CF₂=CF—O (CF₂)_n—CN (VI)

[0038] where n=2-12, preferably 2-6.

CF₂=CF—O[CF₂—CFCF₃—O—]_nCF₂—CFCF₃—CN (VII)

[0039] where n=0-4, preferably 0-2; and

CF₂=CF—[OCF₂CFCF₃]_x—O—(CF₂)_n—CN (VIII)

[0040] where x=1-2, and n=1-4;

CF₂=CF—O—(CF₂)_n—O—CF(CF₃)CN (IX)

[0041] where n=2-5, and

CF₂=CF[OCF₂CF(CF₃)]_nCN (X)

[0042] where n−1-5.

[0043] Those of formula (VIII) are preferred. Especially preferred cure site monomers are perfluorinated polyethers having a nitrile group and a trifluorovinyl ether group. A most preferred cure site monomer is

CF₂=CFOCF₂CF (CF₃) OCF₂CF₂CN (XI)

[0044] i.e. perfluoro(8-cyano-5-methyl-3,6-dioxa-1-octene) or 8-CNVE.

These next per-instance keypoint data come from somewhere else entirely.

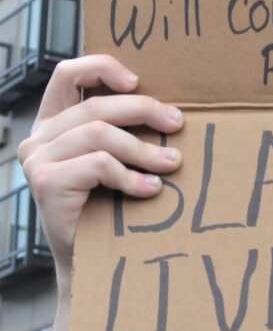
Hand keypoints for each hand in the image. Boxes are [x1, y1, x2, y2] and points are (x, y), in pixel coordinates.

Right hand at [17, 55, 183, 330]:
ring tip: (172, 163)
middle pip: (96, 105)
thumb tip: (169, 108)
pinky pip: (98, 164)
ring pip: (100, 134)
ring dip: (144, 149)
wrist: (91, 262)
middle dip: (144, 111)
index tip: (138, 82)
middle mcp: (39, 136)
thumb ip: (122, 128)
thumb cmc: (110, 207)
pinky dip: (130, 176)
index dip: (102, 68)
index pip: (68, 74)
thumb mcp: (114, 159)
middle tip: (178, 124)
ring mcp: (37, 158)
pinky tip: (150, 189)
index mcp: (53, 121)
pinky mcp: (45, 182)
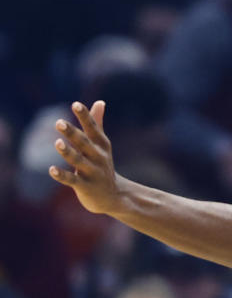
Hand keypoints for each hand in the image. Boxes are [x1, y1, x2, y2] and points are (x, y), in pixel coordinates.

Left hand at [49, 102, 121, 216]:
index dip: (85, 116)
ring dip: (68, 152)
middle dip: (72, 133)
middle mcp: (98, 157)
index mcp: (101, 144)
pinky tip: (51, 170)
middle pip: (84, 142)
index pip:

[0045] Other cure site monomers include olefins represented by the formula R₁CH=CR₂R₃, wherein R₁ and R₂ are independently selected from hydrogen and fluorine and R₃ is independently selected from hydrogen, fluorine, alkyl, and perfluoroalkyl. The perfluoroalkyl group may contain up to about 12 carbon atoms. However, perfluoroalkyl groups of up to 4 carbon atoms are preferred. In addition, the cure site monomer preferably has no more than three hydrogen atoms. Examples of such olefins include ethylene, vinylidene fluoride, vinyl fluoride, trifluoroethylene, 1-hydropentafluoropropene, and 2-hydropentafluoropropene. Additional cure site momomers include bromine-containing olefins and iodine-containing olefins such as 4-bromotetrafluorobutene-1 and bromotrifluoroethylene. Also, bromine or iodine atoms located at the terminal ends of the copolymer chains may act as cure sites. Such sites are formed when a bromine or iodine containing chain transfer agent is used in the polymerization of the copolymer.